Design: A prospective survey of 400 consecutive patients presenting with acute conjunctivitis to the Royal Victorian Eye and Ear Hospital Emergency Department, Melbourne, from May to November 1991. Patients identified with chlamydial conjunctivitis during the survey period and in the following two months were assessed for concomitant genital infection.

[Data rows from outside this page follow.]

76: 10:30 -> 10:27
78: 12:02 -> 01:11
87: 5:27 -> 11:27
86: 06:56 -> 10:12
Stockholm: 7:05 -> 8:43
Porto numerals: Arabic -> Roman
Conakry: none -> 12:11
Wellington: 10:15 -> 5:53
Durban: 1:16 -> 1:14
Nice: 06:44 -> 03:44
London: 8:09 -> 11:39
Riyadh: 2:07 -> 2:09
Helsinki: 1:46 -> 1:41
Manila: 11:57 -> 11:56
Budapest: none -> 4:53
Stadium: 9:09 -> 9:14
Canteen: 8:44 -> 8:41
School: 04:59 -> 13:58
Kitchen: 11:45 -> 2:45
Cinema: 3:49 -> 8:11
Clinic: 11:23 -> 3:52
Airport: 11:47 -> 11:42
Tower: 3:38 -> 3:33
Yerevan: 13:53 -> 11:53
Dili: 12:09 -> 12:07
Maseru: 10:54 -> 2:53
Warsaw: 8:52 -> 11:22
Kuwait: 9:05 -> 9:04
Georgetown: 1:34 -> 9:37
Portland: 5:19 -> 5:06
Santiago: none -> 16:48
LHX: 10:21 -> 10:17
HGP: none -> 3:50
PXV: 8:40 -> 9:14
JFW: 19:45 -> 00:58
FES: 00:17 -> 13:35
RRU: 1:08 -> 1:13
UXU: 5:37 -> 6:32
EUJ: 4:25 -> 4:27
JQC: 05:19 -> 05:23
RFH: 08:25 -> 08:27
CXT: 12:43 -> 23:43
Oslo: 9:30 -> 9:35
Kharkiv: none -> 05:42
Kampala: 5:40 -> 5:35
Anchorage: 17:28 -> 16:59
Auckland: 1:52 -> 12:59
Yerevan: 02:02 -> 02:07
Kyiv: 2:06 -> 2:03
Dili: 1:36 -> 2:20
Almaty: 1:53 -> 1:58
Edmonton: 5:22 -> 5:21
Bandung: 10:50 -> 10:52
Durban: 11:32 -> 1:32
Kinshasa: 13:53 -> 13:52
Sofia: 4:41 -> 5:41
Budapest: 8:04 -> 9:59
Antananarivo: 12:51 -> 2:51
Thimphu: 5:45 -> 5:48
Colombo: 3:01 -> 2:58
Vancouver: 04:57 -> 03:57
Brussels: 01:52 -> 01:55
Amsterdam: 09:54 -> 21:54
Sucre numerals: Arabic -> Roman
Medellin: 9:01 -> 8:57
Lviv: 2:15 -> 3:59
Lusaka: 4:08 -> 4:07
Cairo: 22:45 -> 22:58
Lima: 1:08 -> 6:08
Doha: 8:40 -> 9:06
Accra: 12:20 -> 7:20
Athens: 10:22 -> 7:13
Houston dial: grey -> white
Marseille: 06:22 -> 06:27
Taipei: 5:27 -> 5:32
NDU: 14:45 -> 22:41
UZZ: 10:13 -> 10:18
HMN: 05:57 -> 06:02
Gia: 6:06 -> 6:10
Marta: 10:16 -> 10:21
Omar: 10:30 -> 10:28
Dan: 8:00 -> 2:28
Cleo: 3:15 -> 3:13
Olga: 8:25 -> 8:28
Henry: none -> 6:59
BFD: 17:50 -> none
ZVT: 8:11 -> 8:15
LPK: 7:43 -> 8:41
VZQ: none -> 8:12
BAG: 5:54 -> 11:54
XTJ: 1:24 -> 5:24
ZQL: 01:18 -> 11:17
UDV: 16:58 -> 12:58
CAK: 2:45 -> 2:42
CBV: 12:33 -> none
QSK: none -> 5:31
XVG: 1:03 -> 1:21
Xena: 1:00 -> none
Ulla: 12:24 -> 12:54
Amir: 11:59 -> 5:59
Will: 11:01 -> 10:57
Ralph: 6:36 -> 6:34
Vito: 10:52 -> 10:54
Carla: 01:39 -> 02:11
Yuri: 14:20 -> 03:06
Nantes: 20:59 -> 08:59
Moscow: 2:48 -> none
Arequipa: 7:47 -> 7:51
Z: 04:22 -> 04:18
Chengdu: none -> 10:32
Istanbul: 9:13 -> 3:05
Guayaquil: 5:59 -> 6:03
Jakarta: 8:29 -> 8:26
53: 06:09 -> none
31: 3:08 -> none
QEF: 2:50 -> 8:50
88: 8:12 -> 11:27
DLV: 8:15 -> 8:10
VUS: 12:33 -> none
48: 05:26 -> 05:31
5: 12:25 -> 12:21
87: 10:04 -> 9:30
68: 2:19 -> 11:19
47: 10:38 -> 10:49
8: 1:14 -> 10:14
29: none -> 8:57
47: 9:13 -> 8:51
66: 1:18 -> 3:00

Results: Chlamydia was the causative organism in 2% of patients with acute conjunctivitis. Of 15 patients with chlamydial conjunctivitis, 11 presented with disease in one eye only, and the same number had had symptoms for longer than two weeks. Many had been seen previously by experienced ophthalmologists, yet there were long delays in making a definitive diagnosis. Ten of the 12 adult patients who were assessed had signs of concomitant genital tract infection, although none had past or current genital tract symptoms. Serotyping of chlamydial isolates from the genital tract and eye showed concordance in individual patients.
Conclusion: Most cases of ocular chlamydia infection have a genital source. Therefore, it is essential that all patients with chlamydial conjunctivitis and their sexual partners are examined and treated for concomitant genital infection.